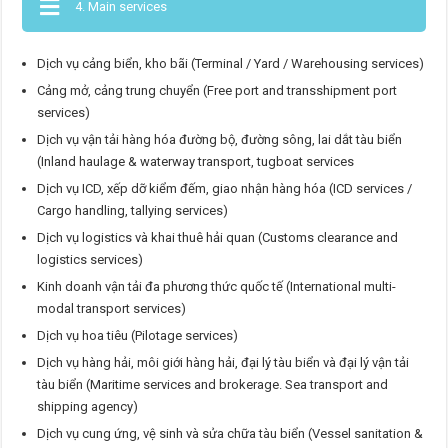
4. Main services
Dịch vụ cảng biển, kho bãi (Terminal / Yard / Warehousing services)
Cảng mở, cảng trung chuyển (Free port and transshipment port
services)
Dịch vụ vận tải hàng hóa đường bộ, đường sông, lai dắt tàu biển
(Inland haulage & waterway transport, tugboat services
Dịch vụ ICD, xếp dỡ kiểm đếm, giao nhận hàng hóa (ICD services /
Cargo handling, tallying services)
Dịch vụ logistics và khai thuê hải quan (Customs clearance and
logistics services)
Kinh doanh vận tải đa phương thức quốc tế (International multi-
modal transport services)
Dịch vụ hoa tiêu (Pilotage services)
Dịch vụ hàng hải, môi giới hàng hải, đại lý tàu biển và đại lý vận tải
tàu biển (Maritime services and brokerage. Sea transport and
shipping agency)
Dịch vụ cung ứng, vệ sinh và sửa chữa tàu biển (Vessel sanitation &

* * *

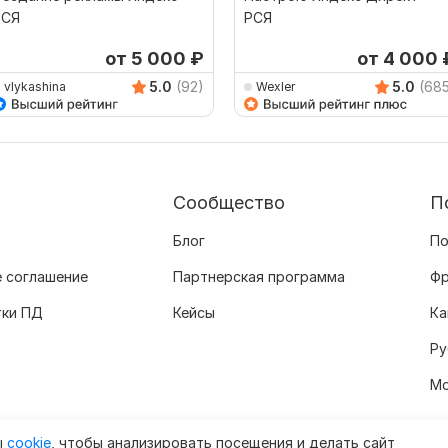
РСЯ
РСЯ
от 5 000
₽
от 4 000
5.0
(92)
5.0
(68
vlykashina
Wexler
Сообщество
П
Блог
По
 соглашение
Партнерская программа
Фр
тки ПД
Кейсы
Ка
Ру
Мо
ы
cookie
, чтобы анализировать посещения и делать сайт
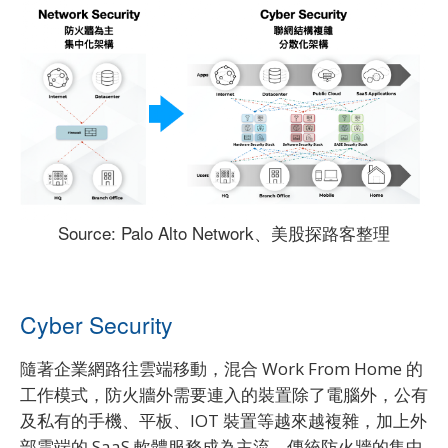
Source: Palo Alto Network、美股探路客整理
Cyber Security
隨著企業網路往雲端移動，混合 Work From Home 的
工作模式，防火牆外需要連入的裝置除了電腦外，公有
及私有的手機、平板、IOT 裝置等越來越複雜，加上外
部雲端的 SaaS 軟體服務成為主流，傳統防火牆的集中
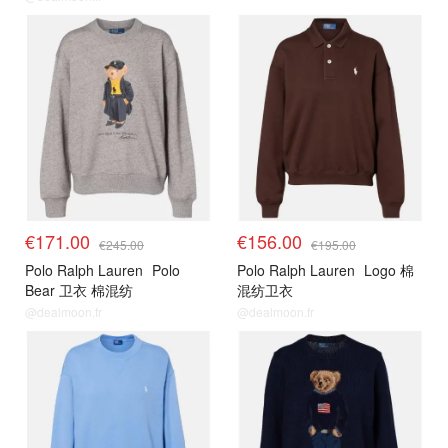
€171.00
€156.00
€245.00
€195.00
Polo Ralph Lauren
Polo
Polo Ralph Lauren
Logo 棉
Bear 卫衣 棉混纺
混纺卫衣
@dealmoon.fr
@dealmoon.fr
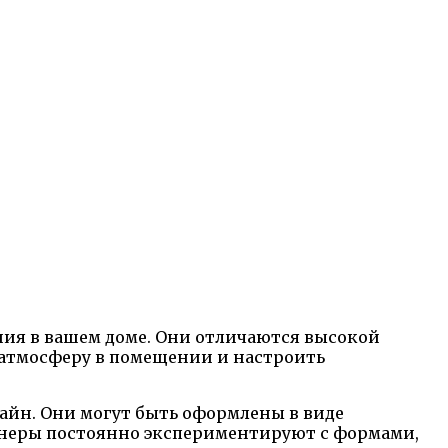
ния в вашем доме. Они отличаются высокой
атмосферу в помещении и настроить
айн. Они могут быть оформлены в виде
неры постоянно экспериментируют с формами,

- **Requirement**: Copy only this part of the entries above: the line with "4. Main services", the line with "Dịch vụ hàng", and the lines between, all exactly as written.

- **Solved exercise**:
4. Main services
Dịch vụ cảng biển, kho bãi (Terminal / Yard / Warehousing services)
Cảng mở, cảng trung chuyển (Free port and transshipment port
services)
Dịch vụ vận tải hàng hóa đường bộ, đường sông, lai dắt tàu biển
(Inland haulage & waterway transport, tugboat services
Dịch vụ ICD, xếp dỡ kiểm đếm, giao nhận hàng hóa (ICD services /
Cargo handling, tallying services)
Dịch vụ logistics và khai thuê hải quan (Customs clearance and
logistics services)
Kinh doanh vận tải đa phương thức quốc tế (International multi-
modal transport services)
Dịch vụ hoa tiêu (Pilotage services)
Dịch vụ hàng hải, môi giới hàng hải, đại lý tàu biển và đại lý vận tải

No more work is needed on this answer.